Joaz moved beyond to a small chamber cut into the stone. Here sat an old man, thin as a pole, his waist-long mane of hair snow-white. The man examined Joaz with fathomless blue eyes, and spoke, but his voice was muffled, inaudible. He spoke again; the words rang loud in Joaz’s mind.

“I bring you here to caution you, lest you do us harm, and with no profit to yourself. The weapon you seek is both non-existent and beyond your imagination. Put it outside your ambition.”

By great effort Joaz managed to stammer, “The young sacerdote made no denial; this weapon must exist!”

“Only within the narrow limits of special interpretation. The lad can speak no more than the literal truth, nor can he act with other than grace. How can you wonder why we hold ourselves apart? You Utter folk find purity incomprehensible; you thought to advantage yourself, but achieved nothing but an exercise in rat-like stealth. Lest you try again with greater boldness I must abase myself to set matters correct. I assure you, this so-called weapon is absolutely beyond your control.”

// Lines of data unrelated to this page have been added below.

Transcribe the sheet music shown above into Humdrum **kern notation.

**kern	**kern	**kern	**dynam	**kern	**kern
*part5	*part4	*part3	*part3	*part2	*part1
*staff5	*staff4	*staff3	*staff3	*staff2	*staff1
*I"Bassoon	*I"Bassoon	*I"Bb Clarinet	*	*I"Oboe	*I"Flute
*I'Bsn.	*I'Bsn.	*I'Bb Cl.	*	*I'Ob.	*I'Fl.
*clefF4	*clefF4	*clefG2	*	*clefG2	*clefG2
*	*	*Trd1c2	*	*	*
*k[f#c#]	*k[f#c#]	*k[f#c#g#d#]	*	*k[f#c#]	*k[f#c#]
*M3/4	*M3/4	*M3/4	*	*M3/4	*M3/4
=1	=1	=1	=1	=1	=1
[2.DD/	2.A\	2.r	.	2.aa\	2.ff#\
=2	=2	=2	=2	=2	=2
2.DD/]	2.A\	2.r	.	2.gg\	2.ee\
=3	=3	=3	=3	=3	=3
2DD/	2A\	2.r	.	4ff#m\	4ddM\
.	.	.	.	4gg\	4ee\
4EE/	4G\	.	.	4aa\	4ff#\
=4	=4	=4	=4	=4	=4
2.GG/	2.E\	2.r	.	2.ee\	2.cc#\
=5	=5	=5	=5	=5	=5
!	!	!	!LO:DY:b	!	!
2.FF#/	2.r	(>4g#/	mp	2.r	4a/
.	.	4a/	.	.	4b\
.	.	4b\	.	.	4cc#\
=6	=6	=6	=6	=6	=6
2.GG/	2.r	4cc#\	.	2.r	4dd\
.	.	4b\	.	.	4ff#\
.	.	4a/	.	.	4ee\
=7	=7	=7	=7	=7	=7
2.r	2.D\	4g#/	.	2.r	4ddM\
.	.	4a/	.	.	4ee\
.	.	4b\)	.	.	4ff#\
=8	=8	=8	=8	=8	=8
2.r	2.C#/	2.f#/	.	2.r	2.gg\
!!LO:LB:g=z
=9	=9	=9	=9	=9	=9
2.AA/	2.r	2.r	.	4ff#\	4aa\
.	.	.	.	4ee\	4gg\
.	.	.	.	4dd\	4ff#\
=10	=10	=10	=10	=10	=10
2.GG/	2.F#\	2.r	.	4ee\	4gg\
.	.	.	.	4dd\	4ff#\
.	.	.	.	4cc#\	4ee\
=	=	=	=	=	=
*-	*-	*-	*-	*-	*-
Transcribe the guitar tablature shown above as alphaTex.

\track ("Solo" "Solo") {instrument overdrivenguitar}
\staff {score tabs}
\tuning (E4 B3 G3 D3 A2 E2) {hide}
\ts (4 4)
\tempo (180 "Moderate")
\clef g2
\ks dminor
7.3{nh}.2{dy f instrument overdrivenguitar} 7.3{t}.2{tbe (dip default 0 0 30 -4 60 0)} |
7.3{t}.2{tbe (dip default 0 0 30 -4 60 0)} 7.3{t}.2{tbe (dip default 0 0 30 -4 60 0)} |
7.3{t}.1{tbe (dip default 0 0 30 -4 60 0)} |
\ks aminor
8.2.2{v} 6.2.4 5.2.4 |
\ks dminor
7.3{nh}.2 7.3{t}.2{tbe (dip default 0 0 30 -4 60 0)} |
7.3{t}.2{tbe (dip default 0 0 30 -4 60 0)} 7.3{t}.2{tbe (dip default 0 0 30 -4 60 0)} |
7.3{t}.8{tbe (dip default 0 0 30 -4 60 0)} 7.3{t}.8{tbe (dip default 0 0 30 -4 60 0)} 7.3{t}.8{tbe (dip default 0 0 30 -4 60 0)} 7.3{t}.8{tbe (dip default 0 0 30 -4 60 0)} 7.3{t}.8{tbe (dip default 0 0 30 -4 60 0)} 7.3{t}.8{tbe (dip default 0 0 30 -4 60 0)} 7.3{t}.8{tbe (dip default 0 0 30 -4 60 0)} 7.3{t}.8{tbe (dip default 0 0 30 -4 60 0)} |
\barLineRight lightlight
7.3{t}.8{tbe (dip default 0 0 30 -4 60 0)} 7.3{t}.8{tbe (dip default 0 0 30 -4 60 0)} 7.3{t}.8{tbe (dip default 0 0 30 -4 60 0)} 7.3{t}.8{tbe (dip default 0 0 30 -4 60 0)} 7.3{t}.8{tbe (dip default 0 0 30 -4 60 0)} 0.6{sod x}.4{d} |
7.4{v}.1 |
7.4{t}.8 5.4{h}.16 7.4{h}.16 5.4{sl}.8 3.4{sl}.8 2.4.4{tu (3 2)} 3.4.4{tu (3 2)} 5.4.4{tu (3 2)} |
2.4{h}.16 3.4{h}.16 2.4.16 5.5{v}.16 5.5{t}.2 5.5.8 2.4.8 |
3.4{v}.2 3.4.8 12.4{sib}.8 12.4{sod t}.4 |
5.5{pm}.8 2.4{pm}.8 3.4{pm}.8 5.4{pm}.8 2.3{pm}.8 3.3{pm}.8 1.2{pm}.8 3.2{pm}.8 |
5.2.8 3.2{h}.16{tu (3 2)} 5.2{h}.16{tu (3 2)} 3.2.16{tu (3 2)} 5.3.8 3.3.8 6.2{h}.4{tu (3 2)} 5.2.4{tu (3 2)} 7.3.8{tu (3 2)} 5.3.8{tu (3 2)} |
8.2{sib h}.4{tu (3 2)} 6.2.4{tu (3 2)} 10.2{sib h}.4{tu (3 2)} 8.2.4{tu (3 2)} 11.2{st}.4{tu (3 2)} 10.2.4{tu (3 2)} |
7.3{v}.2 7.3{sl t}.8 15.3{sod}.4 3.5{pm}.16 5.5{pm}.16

First shame, then indignation came over Joaz; he cried out, “You do not understand my urgencies! Why should I act differently? Coralyne is close; the Basics are at hand. Are you not men? Why will you not help us defend the planet?”

The Demie shook his head, and the white hair rippled with hypnotic slowness. “I quote you the Rationale: passivity, complete and absolute. This implies solitude, sanctity, quiescence, peace. Can you imagine the anguish I risk in speaking to you? I intervene, I interfere, at vast pain of the spirit. Let there be an end to it. We have made free with your studio, doing you no harm, offering you no indignity. You have paid a visit to our hall, demeaning a noble young man in the process. Let us be quits, let there be no further spying on either side. Do you agree?”